Schreibe aus dem Text zur Finanzierung der Projekte unten den Abschnitt ab, der mit „Als hauptamtlicher Mitarbeiter“ beginnt und sich bis einschließlich „für uns erledigt.“ fortsetzt.

> _Lesetext_:
__________________________________________________

Der finanzielle Gesamtaufwand für die beschriebenen Maßnahmen lag im vergangenen Jahr bei ca. € 25.000,00. Die Aktivitäten mit benachteiligten Kindern und Jugendlichen werden überwiegend aus Spenden und Mitteln von Stiftungen finanziert. Für die Ferienaktion gab es in geringem Umfang Teilnehmerbeiträge, Fördergelder der Stadt Braunschweig, Förderung durch die Braunschweiger Stiftung Kleiderversorgung sowie aus Mitteln des Verfügungsfonds für das westliche Ringgebiet.   Besonders muss hier eine Großspende des Möbelhauses IKEA in Braunschweig und eine IKEAMitarbeiterspende erwähnt werden. Mit über € 14.000,00 kann das Mittagstischprojekt bis zum Ende des Schuljahrs 2017/ 18 durchgeführt werden. Neben dieser großen Zuwendung erhalten wir regelmäßige monatliche Spenden für den Mittagstisch sowie immer wieder auch Einzelspenden und Kollekten. Die nachhaltige Schülerinnen- und Schülerförderung im Stadtteil wurde und wird von Rotary BS Hanse getragen und finanziert.
 
Als hauptamtlicher Mitarbeiter der Ev. Landeskirche Braunschweig ist es mir wichtig zu schreiben, dass meine Personalkosten von keiner Stelle bezuschusst werden, sondern ein Beitrag von Landeskirche, Propstei und Kirchengemeinden zur Koordinierung und Begleitung all dieser Projekte darstellt. Außerdem wird ein nicht unerheblicher Teil der Verwaltungsarbeit, die ich/ wir vor Ort nicht in der Lage wären zu leisten, im Ev. Kirchenverband unentgeltlich für uns erledigt.

__________________________________________________

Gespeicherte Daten
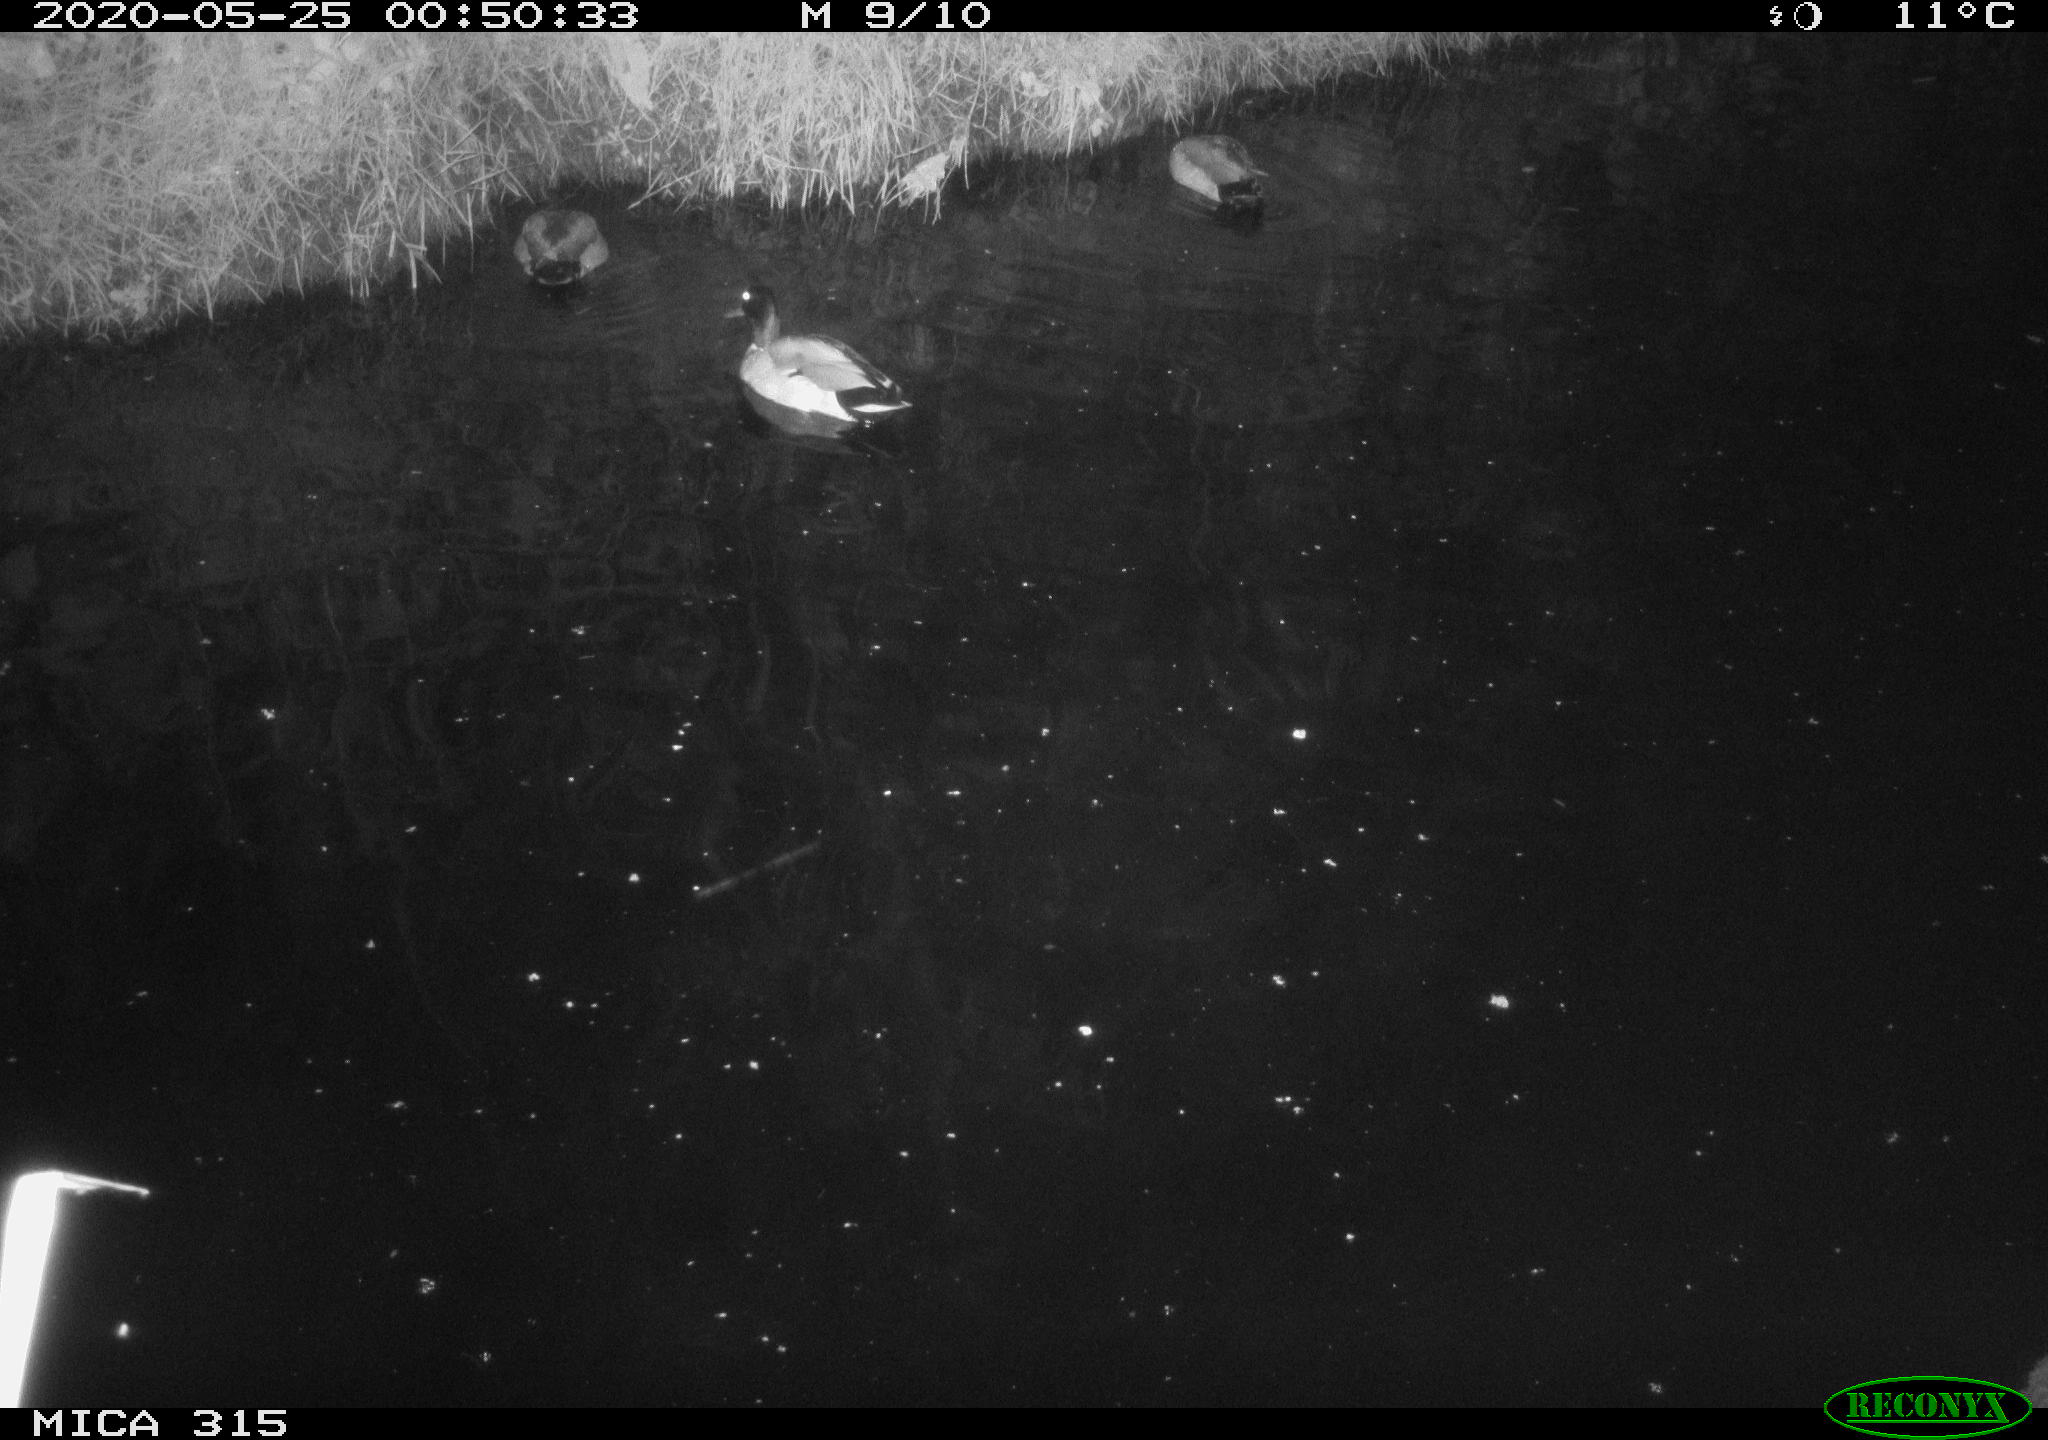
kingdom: Animalia
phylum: Chordata
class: Aves
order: Anseriformes
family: Anatidae
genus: Anas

__________________________________________________

> _Lösung_:
Als hauptamtlicher Mitarbeiter der Ev. Landeskirche Braunschweig ist es mir wichtig zu schreiben, dass meine Personalkosten von keiner Stelle bezuschusst werden, sondern ein Beitrag von Landeskirche, Propstei und Kirchengemeinden zur Koordinierung und Begleitung all dieser Projekte darstellt. Außerdem wird ein nicht unerheblicher Teil der Verwaltungsarbeit, die ich/ wir vor Ort nicht in der Lage wären zu leisten, im Ev. Kirchenverband unentgeltlich für uns erledigt.